* **PAGE**
State v. Cooper

Annotate this Case
STATE_V_COOPER.93-490; 163 Vt 44; 652 A.2d 995

[Filed 10-Nov-1994]

NOTICE:  This opinion is subject to motions for reargument under V.R.A.P. 40
as well as formal revision before publication in the Vermont Reports. 
Readers are requested to notify the Reporter of Decisions, Vermont Supreme
Court, 109 State Street, Montpelier, Vermont 05609Ä 0801 of any errors in
order that corrections may be made before this opinion goes to press. 


                                    No. 93-490


State of Vermont                     Supreme Court

                                     On Appeal from
     v.                              District Court of Vermont,
                                     Unit No. 1, Bennington Circuit

Alexander Cooper                     September Term, 1994



John P. Morrissey, Acting J.

Jeffrey L. Amestoy, Attorney General, and Susan R. Harritt, Assistant
 Attorney General,   Montpelier, for plaintiff-appellee 

William K. Sessions III and Marybeth McCaffrey of Sessions, Keiner, Dumont &
 Barnes, P.C.,   Middlebury, for defendant-appellant 



PRESENT:  Allen, C.J., Gibson, Dooley, Morse and Johnson, JJ.


     GIBSON, J.   Defendant Alexander Cooper appeals from a conditional
guilty plea to one count of conspiracy to deliver marijuana in violation of
13 V.S.A.  1404.  On appeal, defendant challenges the trial court's denial
of his motion to suppress evidence of an Express Mail package that contained
marijuana and served as the basis for the charge against him.  We affirm.

* **SUPPLIED RECORDS**
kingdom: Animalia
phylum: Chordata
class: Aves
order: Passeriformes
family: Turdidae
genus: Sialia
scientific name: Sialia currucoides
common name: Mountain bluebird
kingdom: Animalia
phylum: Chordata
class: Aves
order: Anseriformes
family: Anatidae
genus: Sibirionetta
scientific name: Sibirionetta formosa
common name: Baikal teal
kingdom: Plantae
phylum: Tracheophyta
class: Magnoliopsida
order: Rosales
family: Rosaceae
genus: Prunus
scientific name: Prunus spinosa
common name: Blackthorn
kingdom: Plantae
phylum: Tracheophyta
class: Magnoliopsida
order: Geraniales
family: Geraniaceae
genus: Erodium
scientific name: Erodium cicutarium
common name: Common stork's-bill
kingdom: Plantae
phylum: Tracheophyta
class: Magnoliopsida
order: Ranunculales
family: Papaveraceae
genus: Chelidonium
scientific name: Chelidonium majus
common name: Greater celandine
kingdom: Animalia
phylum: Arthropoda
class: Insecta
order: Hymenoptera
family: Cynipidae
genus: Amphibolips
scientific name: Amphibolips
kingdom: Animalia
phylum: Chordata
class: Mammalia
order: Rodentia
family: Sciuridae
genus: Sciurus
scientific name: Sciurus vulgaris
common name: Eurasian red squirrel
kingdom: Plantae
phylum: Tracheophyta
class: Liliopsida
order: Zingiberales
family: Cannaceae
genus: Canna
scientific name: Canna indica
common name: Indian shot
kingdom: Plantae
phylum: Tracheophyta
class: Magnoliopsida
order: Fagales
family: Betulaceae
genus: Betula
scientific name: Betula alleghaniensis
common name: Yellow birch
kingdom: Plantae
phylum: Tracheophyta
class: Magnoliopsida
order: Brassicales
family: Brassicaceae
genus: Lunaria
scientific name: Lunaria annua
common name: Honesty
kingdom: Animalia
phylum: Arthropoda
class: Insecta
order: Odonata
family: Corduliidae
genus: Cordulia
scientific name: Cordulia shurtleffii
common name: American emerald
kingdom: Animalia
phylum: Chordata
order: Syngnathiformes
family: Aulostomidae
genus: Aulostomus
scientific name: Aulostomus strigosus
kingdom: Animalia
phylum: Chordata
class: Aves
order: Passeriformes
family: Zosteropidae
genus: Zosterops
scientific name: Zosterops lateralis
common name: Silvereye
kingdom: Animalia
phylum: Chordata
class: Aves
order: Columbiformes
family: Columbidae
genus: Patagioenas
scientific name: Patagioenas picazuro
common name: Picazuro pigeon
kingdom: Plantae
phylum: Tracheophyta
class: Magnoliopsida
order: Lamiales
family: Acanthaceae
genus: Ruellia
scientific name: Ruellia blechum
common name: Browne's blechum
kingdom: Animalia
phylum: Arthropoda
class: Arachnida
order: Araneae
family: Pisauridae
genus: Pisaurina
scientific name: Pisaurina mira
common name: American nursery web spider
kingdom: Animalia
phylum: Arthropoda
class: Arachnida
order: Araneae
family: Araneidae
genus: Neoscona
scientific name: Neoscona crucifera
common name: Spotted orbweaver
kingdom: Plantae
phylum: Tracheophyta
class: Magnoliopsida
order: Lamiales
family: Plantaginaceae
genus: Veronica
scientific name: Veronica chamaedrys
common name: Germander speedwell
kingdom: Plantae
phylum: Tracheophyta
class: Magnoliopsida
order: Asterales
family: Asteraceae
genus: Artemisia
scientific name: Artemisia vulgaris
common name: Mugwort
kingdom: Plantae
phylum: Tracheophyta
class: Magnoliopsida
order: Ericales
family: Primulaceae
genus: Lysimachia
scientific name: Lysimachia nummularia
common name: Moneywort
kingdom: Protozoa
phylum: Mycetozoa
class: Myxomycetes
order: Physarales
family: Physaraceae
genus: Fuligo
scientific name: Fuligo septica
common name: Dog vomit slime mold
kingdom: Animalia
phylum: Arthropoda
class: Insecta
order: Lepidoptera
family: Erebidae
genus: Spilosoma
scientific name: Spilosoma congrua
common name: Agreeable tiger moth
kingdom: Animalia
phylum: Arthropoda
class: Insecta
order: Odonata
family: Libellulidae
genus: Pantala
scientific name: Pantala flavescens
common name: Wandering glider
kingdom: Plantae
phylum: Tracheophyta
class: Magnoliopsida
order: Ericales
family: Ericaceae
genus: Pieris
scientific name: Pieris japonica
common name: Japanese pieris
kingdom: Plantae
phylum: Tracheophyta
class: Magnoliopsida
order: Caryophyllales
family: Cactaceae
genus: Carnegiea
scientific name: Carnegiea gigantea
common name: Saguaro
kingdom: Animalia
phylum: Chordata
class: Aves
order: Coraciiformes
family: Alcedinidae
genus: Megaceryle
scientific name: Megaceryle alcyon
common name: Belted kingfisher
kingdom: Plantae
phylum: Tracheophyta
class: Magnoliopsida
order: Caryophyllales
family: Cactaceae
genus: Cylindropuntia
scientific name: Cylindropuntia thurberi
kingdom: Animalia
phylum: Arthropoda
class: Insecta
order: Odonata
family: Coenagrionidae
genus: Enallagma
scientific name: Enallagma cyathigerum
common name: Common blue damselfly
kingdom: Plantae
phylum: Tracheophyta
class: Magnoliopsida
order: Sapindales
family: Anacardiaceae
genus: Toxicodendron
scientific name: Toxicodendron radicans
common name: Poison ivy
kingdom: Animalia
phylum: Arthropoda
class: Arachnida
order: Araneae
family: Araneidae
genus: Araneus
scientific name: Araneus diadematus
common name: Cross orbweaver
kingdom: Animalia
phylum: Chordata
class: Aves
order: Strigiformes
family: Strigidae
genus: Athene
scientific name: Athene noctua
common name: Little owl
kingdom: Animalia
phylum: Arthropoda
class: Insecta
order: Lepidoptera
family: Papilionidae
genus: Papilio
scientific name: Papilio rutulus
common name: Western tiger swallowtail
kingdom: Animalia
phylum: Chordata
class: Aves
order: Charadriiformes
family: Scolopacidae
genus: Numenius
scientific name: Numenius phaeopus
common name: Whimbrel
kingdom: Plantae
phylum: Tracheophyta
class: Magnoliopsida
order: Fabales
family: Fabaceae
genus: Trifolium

* **LIST OF TASKS**
1. Do these statements agree with the State v. Cooper opinion? For each, answer yes or no and quote the opinion's deciding words exactly. (a) Cooper entered a guilty plea to conspiracy to deliver marijuana. (b) The marijuana was in a package sent by ordinary parcel post. (c) The Supreme Court reversed the trial court's ruling.
2. Retype the State v. Cooper opinion from "[Filed 10-Nov-1994]" up to and including "the Vermont Reports.".
3. From which court was the appeal in the State v. Cooper opinion taken?
The listing has no connection to the State v. Cooper opinion.

* **EXPECTED RESULTS**
1.
(a) Yes: "a conditional guilty plea to one count of conspiracy to deliver marijuana"
(b) No: "an Express Mail package that contained marijuana"
(c) No: "We affirm."

2.
[Filed 10-Nov-1994]

NOTICE:  This opinion is subject to motions for reargument under V.R.A.P. 40
as well as formal revision before publication in the Vermont Reports.

3. The District Court of Vermont, Unit No. 1, Bennington Circuit.